[[ TASK DATA, beginning ]]

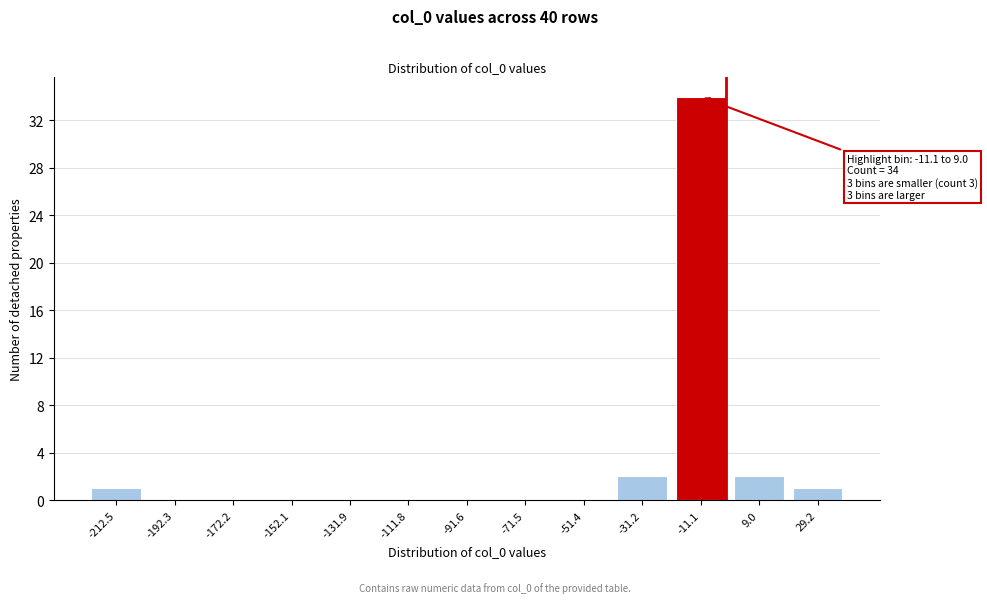

Reading left to right, transcribe all the data shown in this chart.

-212.5=1	-192.3=0	-172.2=0	-152.1=0	-131.9=0	-111.8=0	-91.6=0	-71.5=0	-51.4=0	-31.2=2	-11.1=34	9.0=2	29.2=1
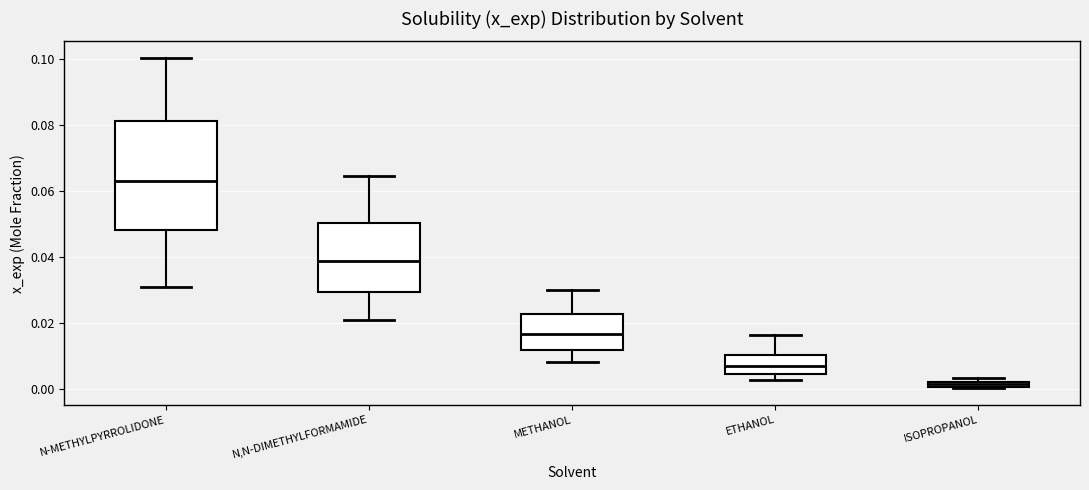

Comparing the boxes themselves (not the whiskers), which one is the tallest?

N-METHYLPYRROLIDONE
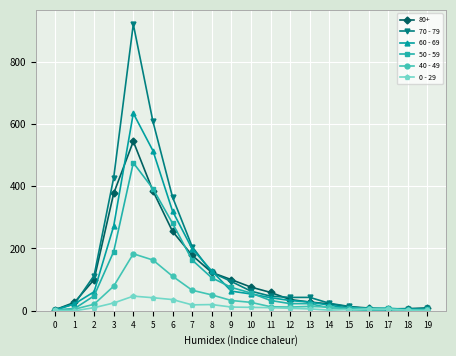

True or false: 70 - 79 has a value of 75 at 7.

False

[[ TASK DATA, end ]]

WHAT TO WORK ON: Copy out again, unchanged, the material above from the line with "N-METHYLPYRROLIDONE" up to and including its last line, and omit the pictures.

WORKED SOLUTION:
N-METHYLPYRROLIDONE

True or false: 70 - 79 has a value of 75 at 7.

False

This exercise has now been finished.